Post autor: nadzieja »

:D ale dowcip dobry:D ja zawsze leżałam albo w kuchni albo w łazience i potem już "nie dycha" :D idealny opis:) hehe dobrze,ze masz poczucie humoru mimo,ze ciut mroczne... choć ja mam non stop dsc złośliwe i ironiczne i żyję,więc spoko:)
ma dyche i ledwo dycha...
Awatar użytkownika
narcissus
Zainteresowany
Posty: 235
Rejestracja: 23 lis 2015, 15:29

Re: O skali bólu

Post autor: narcissus »

W temacie skali bólu niczego osobiście bym nie zmieniał. Ze względu na tak trafne zobrazowanie pojęcia bólu, działającym na wyobraźnię i z niczym nieporównywalnym pozwala ona jak sadzę osobom przypadkowo tu wchodzącym na nieoficjalną jeszcze samodiagnozę i tym samym podjęcia dalszych kroków w kierunku właściwego leczenia.
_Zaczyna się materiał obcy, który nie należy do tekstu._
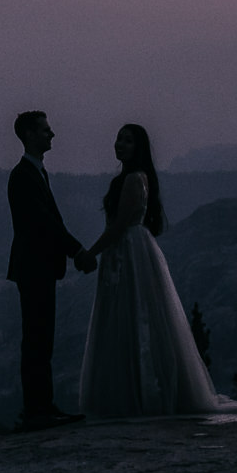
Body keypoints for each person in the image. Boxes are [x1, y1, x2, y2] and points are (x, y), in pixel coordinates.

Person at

A co do mitycznej już chyba dziesiątki? Irracjonalne zachowania typu chęć, potrzeba obcięcia sobie nożyczkami wszystkich palców w celu osiągnięcia wyimaginowanej ulgi kwalifikuje się pod nią, czy bez czołówki z pociągiem w pakiecie już nie? Dobre pytanie, co? Posłużę się pewnym, mądrym cytatem:"Aby nikt i nigdy nie musiał przeżywać Level 10!!!".
Ugaratas
Nowka
Posty: 6
Rejestracja: 03 paź 2016, 09:45

Re: O skali bólu

Post autor: Ugaratas »

Mi teraz zaczęła zmniejszać ból solpadeina naprawdę ciekawe tabsy o strasznym smaku ale stosuje je bo mam już dość tego bólu nasilającego się
Awatar użytkownika
narcissus
Zainteresowany
Posty: 235
Rejestracja: 23 lis 2015, 15:29

Re: O skali bólu

Post autor: narcissus »

Czekamy na kolejną porcję rewelacji ????